(Dataset records)
★ ★ ★ ★ ★

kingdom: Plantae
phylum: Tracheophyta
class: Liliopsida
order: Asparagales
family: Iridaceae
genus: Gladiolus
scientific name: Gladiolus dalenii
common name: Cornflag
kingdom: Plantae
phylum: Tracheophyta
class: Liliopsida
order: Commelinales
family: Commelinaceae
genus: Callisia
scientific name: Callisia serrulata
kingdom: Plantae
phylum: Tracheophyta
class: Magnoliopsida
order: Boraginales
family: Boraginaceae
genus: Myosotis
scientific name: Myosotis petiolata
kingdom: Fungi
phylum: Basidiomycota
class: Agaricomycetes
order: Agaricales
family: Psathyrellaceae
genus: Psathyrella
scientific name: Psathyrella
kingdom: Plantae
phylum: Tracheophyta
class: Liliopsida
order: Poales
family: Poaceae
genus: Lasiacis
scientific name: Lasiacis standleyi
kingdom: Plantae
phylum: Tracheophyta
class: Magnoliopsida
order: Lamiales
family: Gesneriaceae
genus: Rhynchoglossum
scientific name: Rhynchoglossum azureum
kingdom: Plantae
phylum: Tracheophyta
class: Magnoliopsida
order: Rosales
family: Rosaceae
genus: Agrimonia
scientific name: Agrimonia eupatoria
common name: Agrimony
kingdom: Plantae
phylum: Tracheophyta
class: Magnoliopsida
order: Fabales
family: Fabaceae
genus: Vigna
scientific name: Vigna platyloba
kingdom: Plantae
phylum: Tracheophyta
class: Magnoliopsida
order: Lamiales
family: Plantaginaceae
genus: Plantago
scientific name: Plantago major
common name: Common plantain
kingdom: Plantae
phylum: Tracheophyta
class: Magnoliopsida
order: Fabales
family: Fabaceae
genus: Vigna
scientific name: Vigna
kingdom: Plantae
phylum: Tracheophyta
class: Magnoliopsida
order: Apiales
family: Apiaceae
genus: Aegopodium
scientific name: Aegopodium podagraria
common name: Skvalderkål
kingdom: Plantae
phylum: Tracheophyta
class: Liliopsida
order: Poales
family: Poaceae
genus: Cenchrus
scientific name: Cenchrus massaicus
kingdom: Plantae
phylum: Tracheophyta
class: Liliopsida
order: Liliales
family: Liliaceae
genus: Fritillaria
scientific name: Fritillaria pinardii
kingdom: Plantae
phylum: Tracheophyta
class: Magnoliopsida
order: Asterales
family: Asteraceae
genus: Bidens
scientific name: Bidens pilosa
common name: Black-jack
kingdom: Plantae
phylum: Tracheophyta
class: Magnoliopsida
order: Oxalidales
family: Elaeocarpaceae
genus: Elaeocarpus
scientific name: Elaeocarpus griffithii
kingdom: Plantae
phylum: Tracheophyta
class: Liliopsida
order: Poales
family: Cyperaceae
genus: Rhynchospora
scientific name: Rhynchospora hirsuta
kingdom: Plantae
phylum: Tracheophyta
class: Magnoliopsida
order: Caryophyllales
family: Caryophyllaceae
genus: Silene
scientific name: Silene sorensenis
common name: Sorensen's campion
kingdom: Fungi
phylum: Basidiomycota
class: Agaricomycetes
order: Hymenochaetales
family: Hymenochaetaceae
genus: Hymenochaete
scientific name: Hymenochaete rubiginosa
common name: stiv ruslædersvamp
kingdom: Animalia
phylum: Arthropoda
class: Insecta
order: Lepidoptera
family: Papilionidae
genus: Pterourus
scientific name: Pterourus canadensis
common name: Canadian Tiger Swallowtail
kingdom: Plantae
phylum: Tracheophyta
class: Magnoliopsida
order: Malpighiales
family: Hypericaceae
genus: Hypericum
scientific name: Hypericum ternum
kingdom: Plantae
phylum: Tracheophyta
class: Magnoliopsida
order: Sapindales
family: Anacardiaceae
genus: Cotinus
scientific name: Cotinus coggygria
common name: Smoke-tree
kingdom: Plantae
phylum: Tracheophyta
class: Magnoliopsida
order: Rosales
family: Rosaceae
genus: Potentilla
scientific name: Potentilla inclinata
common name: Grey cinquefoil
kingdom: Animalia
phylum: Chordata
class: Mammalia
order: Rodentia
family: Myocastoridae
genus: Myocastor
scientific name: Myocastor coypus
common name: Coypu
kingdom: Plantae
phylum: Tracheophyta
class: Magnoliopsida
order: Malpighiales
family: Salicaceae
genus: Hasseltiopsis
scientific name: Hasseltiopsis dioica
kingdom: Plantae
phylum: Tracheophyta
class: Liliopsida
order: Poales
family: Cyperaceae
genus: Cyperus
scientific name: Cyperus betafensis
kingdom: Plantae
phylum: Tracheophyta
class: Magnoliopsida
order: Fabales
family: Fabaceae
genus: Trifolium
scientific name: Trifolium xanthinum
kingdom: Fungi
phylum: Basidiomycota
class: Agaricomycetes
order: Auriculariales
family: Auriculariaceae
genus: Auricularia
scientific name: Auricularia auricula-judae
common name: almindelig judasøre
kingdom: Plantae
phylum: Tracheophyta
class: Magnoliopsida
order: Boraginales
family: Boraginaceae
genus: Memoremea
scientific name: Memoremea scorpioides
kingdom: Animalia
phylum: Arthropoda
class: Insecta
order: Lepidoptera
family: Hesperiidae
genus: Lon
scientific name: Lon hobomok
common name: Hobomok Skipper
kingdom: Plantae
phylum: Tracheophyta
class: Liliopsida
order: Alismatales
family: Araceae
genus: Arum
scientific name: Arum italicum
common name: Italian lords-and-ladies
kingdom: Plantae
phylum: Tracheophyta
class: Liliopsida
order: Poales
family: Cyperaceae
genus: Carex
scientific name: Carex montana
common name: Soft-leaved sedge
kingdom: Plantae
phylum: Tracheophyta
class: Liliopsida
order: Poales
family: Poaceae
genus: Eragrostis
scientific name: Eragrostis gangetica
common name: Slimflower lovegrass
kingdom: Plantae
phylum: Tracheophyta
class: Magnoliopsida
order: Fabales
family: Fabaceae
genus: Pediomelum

★ ★ ★ ★ ★

• **SHORT TASK**
Reproduce every line of the rows above word for word, keeping them in their original order.

• **WRITTEN ANSWER**
kingdom: Plantae
phylum: Tracheophyta
class: Liliopsida
order: Asparagales
family: Iridaceae
genus: Gladiolus
scientific name: Gladiolus dalenii
common name: Cornflag
kingdom: Plantae
phylum: Tracheophyta
class: Liliopsida
order: Commelinales
family: Commelinaceae
genus: Callisia
scientific name: Callisia serrulata
kingdom: Plantae
phylum: Tracheophyta
class: Magnoliopsida
order: Boraginales
family: Boraginaceae
genus: Myosotis
scientific name: Myosotis petiolata
kingdom: Fungi
phylum: Basidiomycota
class: Agaricomycetes
order: Agaricales
family: Psathyrellaceae
genus: Psathyrella
scientific name: Psathyrella
kingdom: Plantae
phylum: Tracheophyta
class: Liliopsida
order: Poales
family: Poaceae
genus: Lasiacis
scientific name: Lasiacis standleyi
kingdom: Plantae
phylum: Tracheophyta
class: Magnoliopsida
order: Lamiales
family: Gesneriaceae
genus: Rhynchoglossum
scientific name: Rhynchoglossum azureum
kingdom: Plantae
phylum: Tracheophyta
class: Magnoliopsida
order: Rosales
family: Rosaceae
genus: Agrimonia
scientific name: Agrimonia eupatoria
common name: Agrimony
kingdom: Plantae
phylum: Tracheophyta
class: Magnoliopsida
order: Fabales
family: Fabaceae
genus: Vigna
scientific name: Vigna platyloba
kingdom: Plantae
phylum: Tracheophyta
class: Magnoliopsida
order: Lamiales
family: Plantaginaceae
genus: Plantago
scientific name: Plantago major
common name: Common plantain
kingdom: Plantae
phylum: Tracheophyta
class: Magnoliopsida
order: Fabales
family: Fabaceae
genus: Vigna
scientific name: Vigna
kingdom: Plantae
phylum: Tracheophyta
class: Magnoliopsida
order: Apiales
family: Apiaceae
genus: Aegopodium
scientific name: Aegopodium podagraria
common name: Skvalderkål
kingdom: Plantae
phylum: Tracheophyta
class: Liliopsida
order: Poales
family: Poaceae
genus: Cenchrus
scientific name: Cenchrus massaicus
kingdom: Plantae
phylum: Tracheophyta
class: Liliopsida
order: Liliales
family: Liliaceae
genus: Fritillaria
scientific name: Fritillaria pinardii
kingdom: Plantae
phylum: Tracheophyta
class: Magnoliopsida
order: Asterales
family: Asteraceae
genus: Bidens
scientific name: Bidens pilosa
common name: Black-jack
kingdom: Plantae
phylum: Tracheophyta
class: Magnoliopsida
order: Oxalidales
family: Elaeocarpaceae
genus: Elaeocarpus
scientific name: Elaeocarpus griffithii
kingdom: Plantae
phylum: Tracheophyta
class: Liliopsida
order: Poales
family: Cyperaceae
genus: Rhynchospora
scientific name: Rhynchospora hirsuta
kingdom: Plantae
phylum: Tracheophyta
class: Magnoliopsida
order: Caryophyllales
family: Caryophyllaceae
genus: Silene
scientific name: Silene sorensenis
common name: Sorensen's campion
kingdom: Fungi
phylum: Basidiomycota
class: Agaricomycetes
order: Hymenochaetales
family: Hymenochaetaceae
genus: Hymenochaete
scientific name: Hymenochaete rubiginosa
common name: stiv ruslædersvamp
kingdom: Animalia
phylum: Arthropoda
class: Insecta
order: Lepidoptera
family: Papilionidae
genus: Pterourus
scientific name: Pterourus canadensis
common name: Canadian Tiger Swallowtail
kingdom: Plantae
phylum: Tracheophyta
class: Magnoliopsida
order: Malpighiales
family: Hypericaceae
genus: Hypericum
scientific name: Hypericum ternum
kingdom: Plantae
phylum: Tracheophyta
class: Magnoliopsida
order: Sapindales
family: Anacardiaceae
genus: Cotinus
scientific name: Cotinus coggygria
common name: Smoke-tree
kingdom: Plantae
phylum: Tracheophyta
class: Magnoliopsida
order: Rosales
family: Rosaceae
genus: Potentilla
scientific name: Potentilla inclinata
common name: Grey cinquefoil
kingdom: Animalia
phylum: Chordata
class: Mammalia
order: Rodentia
family: Myocastoridae
genus: Myocastor
scientific name: Myocastor coypus
common name: Coypu
kingdom: Plantae
phylum: Tracheophyta
class: Magnoliopsida
order: Malpighiales
family: Salicaceae
genus: Hasseltiopsis
scientific name: Hasseltiopsis dioica
kingdom: Plantae
phylum: Tracheophyta
class: Liliopsida
order: Poales
family: Cyperaceae
genus: Cyperus
scientific name: Cyperus betafensis
kingdom: Plantae
phylum: Tracheophyta
class: Magnoliopsida
order: Fabales
family: Fabaceae
genus: Trifolium
scientific name: Trifolium xanthinum
kingdom: Fungi
phylum: Basidiomycota
class: Agaricomycetes
order: Auriculariales
family: Auriculariaceae
genus: Auricularia
scientific name: Auricularia auricula-judae
common name: almindelig judasøre
kingdom: Plantae
phylum: Tracheophyta
class: Magnoliopsida
order: Boraginales
family: Boraginaceae
genus: Memoremea
scientific name: Memoremea scorpioides
kingdom: Animalia
phylum: Arthropoda
class: Insecta
order: Lepidoptera
family: Hesperiidae
genus: Lon
scientific name: Lon hobomok
common name: Hobomok Skipper
kingdom: Plantae
phylum: Tracheophyta
class: Liliopsida
order: Alismatales
family: Araceae
genus: Arum
scientific name: Arum italicum
common name: Italian lords-and-ladies
kingdom: Plantae
phylum: Tracheophyta
class: Liliopsida
order: Poales
family: Cyperaceae
genus: Carex
scientific name: Carex montana
common name: Soft-leaved sedge
kingdom: Plantae
phylum: Tracheophyta
class: Liliopsida
order: Poales
family: Poaceae
genus: Eragrostis
scientific name: Eragrostis gangetica
common name: Slimflower lovegrass
kingdom: Plantae
phylum: Tracheophyta
class: Magnoliopsida
order: Fabales
family: Fabaceae
genus: Pediomelum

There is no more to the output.